When Should I Start My Health Transformation?
When contemplating a lifestyle change, we often get hung up on figuring out when is the best time to start. It seems that there’s never a “right time” to start. There’s always something coming up on our calendar that we perceive to be a barrier, so it seems like a good idea to wait until that event passes.
There isn’t a “right time”
Let’s be honest: There will always be a plethora of excuses not to start right away – I’m busy, I’m not in the right mindset, I don’t have support from my friends/family, I don’t have enough energy, etc. Those things are never going away. Even if you see a smooth stretch in your calendar that seems perfect for a new commitment, something will inevitably arise.
Our culture is obsessed with starting new behaviors on January 1, and the majority of New Year’s resolutions are related to health. Who hasn’t contemplated binging through the holidays followed by a last hurrah on New Year’s Eve, with a plan to get back on track in the New Year? According to a study in 2016, though, only 9% of those who make New Year’s resolutions felt that they were successful at the end of the year.
Making the change
It ultimately comes down to an issue of how badly you want to make a change. You are capable of moving mountains for the things that matter most to you. Where there’s a will, there’s a way.
Don’t wait for a crisis. The “perfect moment” doesn’t exist. You can either accept this reality now or learn this lesson the hard way . . . when you’re lying in a hospital bed. I have spent the past 2 decades taking care of thousands of patients in the hospital with life-altering events such as heart attacks or strokes – 99% of them associated with lifestyle and with plenty of warning signs such as obesity, pre-diabetes, etc. I can tell you with absolute certainty that every [reasonable] one of those individuals wishes that they had the opportunity to go back in time to fix their health to prevent such a potentially devastating event.
Stop thinking in terms of a quick fix. Adopt a new lifestyle…for good. Diets and exercise plans tend to be short-lived, because people rely too much on willpower to implement change. Developing new habits and lifestyles that don’t require motivation is the key to creating lasting changes.
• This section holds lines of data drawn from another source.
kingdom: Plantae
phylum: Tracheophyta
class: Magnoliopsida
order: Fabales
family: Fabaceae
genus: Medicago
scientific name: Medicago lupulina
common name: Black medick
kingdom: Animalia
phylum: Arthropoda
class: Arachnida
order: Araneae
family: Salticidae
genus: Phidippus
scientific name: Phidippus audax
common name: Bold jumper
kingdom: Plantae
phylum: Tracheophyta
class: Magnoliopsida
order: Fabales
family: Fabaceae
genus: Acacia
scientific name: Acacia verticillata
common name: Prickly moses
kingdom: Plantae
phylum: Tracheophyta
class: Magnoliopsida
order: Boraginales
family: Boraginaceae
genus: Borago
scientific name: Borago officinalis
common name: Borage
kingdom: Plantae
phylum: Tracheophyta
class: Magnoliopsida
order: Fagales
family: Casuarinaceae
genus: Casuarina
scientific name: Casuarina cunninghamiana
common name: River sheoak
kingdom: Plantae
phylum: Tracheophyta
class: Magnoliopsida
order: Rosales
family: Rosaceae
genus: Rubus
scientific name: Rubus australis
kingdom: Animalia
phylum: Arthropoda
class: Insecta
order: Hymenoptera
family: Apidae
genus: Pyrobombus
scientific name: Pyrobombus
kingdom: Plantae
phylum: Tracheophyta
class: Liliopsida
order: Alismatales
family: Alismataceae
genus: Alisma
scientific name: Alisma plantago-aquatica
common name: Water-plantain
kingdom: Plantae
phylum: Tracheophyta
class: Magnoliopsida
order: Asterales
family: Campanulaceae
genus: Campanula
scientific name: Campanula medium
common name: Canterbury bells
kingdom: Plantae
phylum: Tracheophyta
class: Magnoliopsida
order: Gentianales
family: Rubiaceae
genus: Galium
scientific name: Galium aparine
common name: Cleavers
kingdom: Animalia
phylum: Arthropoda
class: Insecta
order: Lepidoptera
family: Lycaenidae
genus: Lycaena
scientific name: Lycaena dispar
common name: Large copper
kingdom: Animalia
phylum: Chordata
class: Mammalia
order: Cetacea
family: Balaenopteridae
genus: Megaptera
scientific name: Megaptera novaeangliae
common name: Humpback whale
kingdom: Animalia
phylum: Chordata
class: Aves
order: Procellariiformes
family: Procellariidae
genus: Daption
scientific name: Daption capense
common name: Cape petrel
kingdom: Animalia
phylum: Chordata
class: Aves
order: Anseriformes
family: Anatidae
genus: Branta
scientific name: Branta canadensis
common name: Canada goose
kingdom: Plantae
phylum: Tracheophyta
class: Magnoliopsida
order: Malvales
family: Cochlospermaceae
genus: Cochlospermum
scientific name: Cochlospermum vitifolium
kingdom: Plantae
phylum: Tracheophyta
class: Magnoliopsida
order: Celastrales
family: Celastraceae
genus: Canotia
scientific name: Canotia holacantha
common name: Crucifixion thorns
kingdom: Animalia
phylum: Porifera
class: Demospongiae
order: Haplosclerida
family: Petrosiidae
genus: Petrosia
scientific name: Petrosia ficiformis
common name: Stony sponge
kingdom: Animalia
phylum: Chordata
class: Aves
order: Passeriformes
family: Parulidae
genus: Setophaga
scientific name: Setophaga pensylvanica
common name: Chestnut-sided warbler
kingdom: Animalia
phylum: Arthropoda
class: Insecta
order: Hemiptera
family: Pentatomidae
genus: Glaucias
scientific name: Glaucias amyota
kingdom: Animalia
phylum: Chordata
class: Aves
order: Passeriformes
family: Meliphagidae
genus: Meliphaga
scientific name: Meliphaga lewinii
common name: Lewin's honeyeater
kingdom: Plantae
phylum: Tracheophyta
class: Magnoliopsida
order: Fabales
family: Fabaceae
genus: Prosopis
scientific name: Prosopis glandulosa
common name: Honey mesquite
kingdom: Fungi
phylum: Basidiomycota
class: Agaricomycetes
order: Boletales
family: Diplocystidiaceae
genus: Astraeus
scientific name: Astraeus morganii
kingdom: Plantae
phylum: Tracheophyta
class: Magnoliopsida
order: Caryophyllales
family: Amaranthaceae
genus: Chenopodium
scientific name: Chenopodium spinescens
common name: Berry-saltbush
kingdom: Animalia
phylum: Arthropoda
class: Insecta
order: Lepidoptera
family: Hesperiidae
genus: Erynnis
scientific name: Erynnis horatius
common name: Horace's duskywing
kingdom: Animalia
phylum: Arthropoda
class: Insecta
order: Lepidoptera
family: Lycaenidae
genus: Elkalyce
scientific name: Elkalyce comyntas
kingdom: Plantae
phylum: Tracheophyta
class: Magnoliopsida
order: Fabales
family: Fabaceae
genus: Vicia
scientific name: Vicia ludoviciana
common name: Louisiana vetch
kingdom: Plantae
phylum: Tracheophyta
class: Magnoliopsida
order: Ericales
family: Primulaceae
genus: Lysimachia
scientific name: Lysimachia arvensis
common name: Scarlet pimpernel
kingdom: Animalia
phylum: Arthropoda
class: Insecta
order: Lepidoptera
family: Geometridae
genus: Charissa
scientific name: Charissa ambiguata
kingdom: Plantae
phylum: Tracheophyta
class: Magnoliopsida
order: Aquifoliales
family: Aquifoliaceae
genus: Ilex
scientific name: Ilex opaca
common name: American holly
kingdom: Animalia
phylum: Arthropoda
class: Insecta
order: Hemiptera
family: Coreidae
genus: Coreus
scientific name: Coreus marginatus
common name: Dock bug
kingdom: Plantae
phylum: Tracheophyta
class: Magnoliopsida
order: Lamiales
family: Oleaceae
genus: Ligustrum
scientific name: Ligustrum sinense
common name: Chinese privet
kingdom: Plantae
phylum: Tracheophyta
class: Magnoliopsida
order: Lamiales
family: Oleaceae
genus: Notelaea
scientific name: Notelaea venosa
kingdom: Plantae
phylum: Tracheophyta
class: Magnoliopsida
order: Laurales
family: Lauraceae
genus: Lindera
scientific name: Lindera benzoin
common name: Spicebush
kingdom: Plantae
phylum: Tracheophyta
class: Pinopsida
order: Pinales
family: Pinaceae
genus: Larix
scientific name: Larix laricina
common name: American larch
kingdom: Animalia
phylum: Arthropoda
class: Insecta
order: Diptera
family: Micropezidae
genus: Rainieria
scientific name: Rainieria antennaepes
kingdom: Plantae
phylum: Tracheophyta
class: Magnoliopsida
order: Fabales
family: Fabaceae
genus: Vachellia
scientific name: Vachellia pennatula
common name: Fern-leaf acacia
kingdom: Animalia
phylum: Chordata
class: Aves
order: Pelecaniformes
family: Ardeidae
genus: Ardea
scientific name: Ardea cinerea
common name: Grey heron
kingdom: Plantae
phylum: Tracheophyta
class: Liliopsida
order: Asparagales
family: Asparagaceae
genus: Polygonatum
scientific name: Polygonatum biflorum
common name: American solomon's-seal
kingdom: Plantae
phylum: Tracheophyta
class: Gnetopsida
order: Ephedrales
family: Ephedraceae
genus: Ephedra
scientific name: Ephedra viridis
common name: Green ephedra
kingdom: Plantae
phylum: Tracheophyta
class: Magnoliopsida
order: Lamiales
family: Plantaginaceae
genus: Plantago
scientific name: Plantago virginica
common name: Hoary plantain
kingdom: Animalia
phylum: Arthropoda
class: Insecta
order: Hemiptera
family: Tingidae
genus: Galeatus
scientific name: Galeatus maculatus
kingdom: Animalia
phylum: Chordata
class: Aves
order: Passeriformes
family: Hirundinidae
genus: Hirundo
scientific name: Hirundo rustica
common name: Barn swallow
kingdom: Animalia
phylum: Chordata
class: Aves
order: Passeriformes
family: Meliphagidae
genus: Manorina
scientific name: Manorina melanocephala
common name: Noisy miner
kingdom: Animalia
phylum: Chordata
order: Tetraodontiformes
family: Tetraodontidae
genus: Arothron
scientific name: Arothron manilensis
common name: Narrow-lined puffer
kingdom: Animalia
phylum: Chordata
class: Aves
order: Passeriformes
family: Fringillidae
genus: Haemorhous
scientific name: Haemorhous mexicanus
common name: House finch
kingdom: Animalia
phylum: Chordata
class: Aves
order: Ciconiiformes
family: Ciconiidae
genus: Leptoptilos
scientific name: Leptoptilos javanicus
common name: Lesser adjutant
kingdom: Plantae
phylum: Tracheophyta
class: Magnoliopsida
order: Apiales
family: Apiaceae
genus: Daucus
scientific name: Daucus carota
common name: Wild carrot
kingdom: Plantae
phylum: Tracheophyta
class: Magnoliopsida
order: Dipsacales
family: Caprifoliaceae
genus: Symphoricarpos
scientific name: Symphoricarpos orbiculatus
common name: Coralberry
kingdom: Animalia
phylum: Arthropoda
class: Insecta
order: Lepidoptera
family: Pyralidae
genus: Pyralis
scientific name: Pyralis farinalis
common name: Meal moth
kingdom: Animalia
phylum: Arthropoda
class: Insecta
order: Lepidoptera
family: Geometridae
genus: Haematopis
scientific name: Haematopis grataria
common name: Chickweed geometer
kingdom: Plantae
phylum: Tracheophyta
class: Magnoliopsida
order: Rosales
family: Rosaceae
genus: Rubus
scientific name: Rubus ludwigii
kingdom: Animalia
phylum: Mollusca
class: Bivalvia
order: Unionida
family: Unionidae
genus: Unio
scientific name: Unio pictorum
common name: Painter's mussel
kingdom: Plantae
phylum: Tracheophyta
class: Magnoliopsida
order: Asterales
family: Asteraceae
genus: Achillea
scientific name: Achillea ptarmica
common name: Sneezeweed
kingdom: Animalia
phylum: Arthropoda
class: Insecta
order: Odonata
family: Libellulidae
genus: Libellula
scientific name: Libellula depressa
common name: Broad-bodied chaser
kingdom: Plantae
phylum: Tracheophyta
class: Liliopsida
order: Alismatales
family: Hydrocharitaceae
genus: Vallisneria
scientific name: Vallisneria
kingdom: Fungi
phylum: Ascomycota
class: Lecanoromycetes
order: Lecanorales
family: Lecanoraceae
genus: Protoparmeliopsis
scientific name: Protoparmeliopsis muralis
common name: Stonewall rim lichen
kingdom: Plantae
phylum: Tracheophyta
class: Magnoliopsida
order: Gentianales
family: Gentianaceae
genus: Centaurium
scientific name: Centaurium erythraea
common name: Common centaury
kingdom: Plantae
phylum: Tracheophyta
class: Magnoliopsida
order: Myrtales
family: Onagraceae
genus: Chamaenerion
Identify your “Why”. Clarify for yourself the reasons why you want to be healthy. What motivates you? Do you want to be able to travel? Do you want to remain independent and live in your own house for the rest of your life? Do you want to be physically active to play with your grandchildren? Do you want to walk your daughter down the aisle at her wedding?
Take care of your health today, in order that you may enjoy good health tomorrow. You have only one body, your one earthly vessel, and there’s only so much to do to slow the effects of aging. Every day you ignore your health is causing damage to your body – physical inactivity causes muscle loss, poor eating habits have potentially disastrous effects, etc. Invest in your long-term health now, and you will receive great dividends in the future.
Consistency is key. Skipping one meal won’t make you skinny; doing one workout won’t make you muscular. It took you years – decades, even – to get to where you are currently. It’s going to take some consistent effort for a reasonable period of time to bring you back to a healthy state.
Take advantage of a life event, such as a recent move. When habits are broken, a “window of opportunity” is created for behavior change. One may fortuitously discover a better way of doing things, or one may strategically use this situation to create behavior change. When there is a major habit disruption, such as a life event, these behavior interventions may be more effective. Thus, the best time for a behavioral change is when there is a big change in our lives, such as moving to a new home, rather than being based on the calendar. There appears to be a “window of opportunity” of 3 months from time of relocation to a new home in which behavior changes are more successful.
Surround yourself with good influences. They say you’re the average of the 5 people you spend the most time with. Learn good habits from those who are already successful. Ultimately, become someone that others want around them.
Good health practices help everything else fall into place. For what it’s worth, I find the following to be true for myself: when I am in a habit of regular exercise, everything else in my life seems to go smoother. Even though I’m setting aside time to exercise, my busy schedule still gets more manageable. This benefit is likely a function of improved discipline and sharper focus.
Don’t compare yourself to others. Comparison is the thief of joy (quote). You have likely seen others document their amazing health transformations on social media, but that’s an n = 1. Your experience may, for many reasons, be quite different than for others.
Don’t let perfect be the enemy of good. Any effort is better than none at all. Being fixated on doing something perfectly may actually result in inaction. Avoid being too critical of yourself for not doing something “just right”. Writing these blog posts is a perfect example of this principle: I could beat myself up over making every sentence perfect, but results would be few and far between; instead, I aim to produce the highest quality material possible within the limited time available.
If you’re looking for the perfect time to start a transformation, you’re going about it all wrong.
Understand why you want to make a change and focus on the long game.